Pipeline (vital_sqi.pipeline)

End-to-end signal-to-decision pipeline: load a recording, segment it, compute SQIs, and classify each segment as "accept" or "reject".

High-level entry points

vital_sqi.pipeline.pipeline_highlevel.get_ecg_sqis(file_name, sqi_dict_filename, file_type, signal_idx=1, timestamp_idx=0, sampling_rate=None, start_datetime=None, split_type=0, duration=30, overlapping=None, peak_detector=6)[source]

Computes SQIs for ECG segments and returns the segments along with the SQIs.

Parameters:
  • of (All parameters are similar to get_ppg_sqis with the addition)

  • file_type (str) – Type of the ECG file.

  • channel_num (int, optional) – Number of channels in the ECG signal (default is None).

  • channel_name (list, optional) – Names of channels in the ECG signal (default is None).

Returns:

Segments list and signal object with SQIs.

Return type:

tuple

vital_sqi.pipeline.pipeline_highlevel.get_ppg_sqis(file_name, signal_idx, timestamp_idx, sqi_dict_filename, info_idx=None, timestamp_unit='ms', sampling_rate=None, start_datetime=None, split_type=0, duration=30, overlapping=None, peak_detector=6, delete_signal=True)[source]

Computes SQIs for PPG segments and returns the segments along with the SQIs.

Parameters:
  • file_name (str) – Path to the PPG file.

  • sqi_dict_filename (str) – Path to the SQI dictionary.

  • signal_idx (int) – Index of the signal column in the file.

  • timestamp_idx (int) – Index of the timestamp column in the file.

  • info_idx (list, optional) – List of indices for additional information columns (default is None).

  • timestamp_unit (str, optional) – Time unit for the timestamps (default is ‘ms’).

  • sampling_rate (int, optional) – Sampling rate of the signal (default is None).

  • start_datetime (datetime, optional) – Start datetime of the signal (default is None).

  • split_type (int, optional) – Type of segment split (default is 0).

  • duration (int, optional) – Duration of each segment in seconds (default is 30).

  • overlapping (float, optional) – Overlapping ratio between segments (default is None).

  • peak_detector (int, optional) – Method for peak detection (default is 7).

  • delete_signal (bool, optional) – Whether to delete original signals after segmentation (default is True).

Returns:

Segments and signal object with SQIs.

Return type:

tuple

vital_sqi.pipeline.pipeline_highlevel.get_qualified_ecg(file_name, file_type, sqi_dict_filename, rule_dict_filename, ruleset_order, signal_idx=1, timestamp_idx=0, channel_num=None, channel_name=None, predefined_reject=False, sampling_rate=None, start_datetime=None, split_type=0, duration=30, auto_mode=False, lower_bound=0.1, upper_bound=0.9, overlapping=None, peak_detector=6, segment_name=None, save_image=False, output_dir=None)[source]

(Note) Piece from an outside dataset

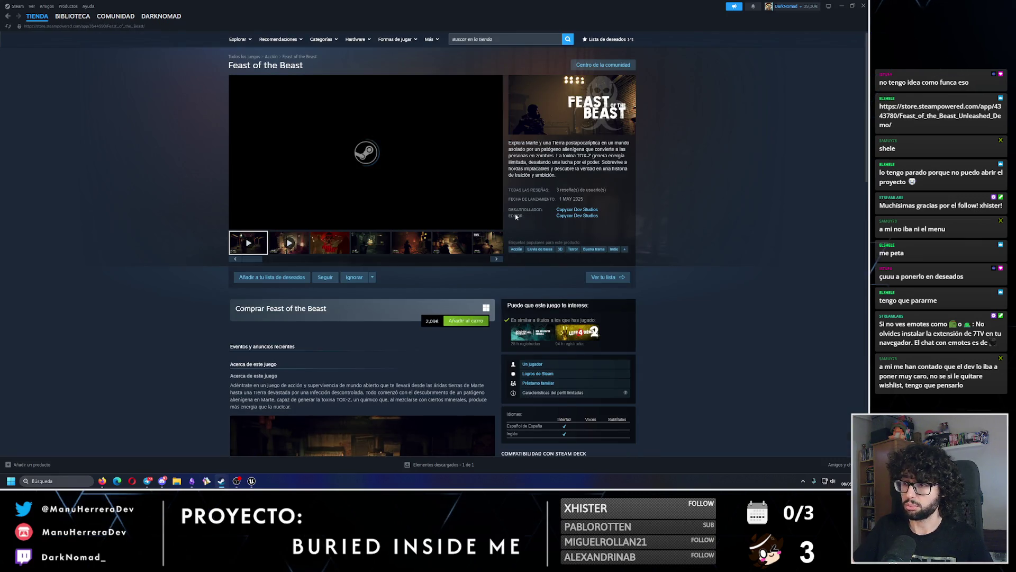
Step: Browse the Feast of the Beast media strip, from the red skull image onward, then pause the trailer at 0:11
click(332, 244)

Extracts SQIs for ECG, classifies segments, and saves accepted/rejected segments.

Parameters:
  • of (All parameters are similar to get_qualified_ppg with the addition)

  • file_type (str) – Type of the ECG file.

Returns:

Signal object containing classified segments and SQIs.

Return type:

signal_obj

vital_sqi.pipeline.pipeline_highlevel.get_qualified_ppg(file_name, sqi_dict_filename, signal_idx, timestamp_idx, rule_dict_filename, ruleset_order, predefined_reject=False, info_idx=None, timestamp_unit='ms', sampling_rate=None, start_datetime=None, split_type=0, duration=30, overlapping=None, peak_detector=6, auto_mode=False, lower_bound=0.05, upper_bound=0.95, segment_name=None, save_image=False, output_dir=None, delete_signal=False)[source]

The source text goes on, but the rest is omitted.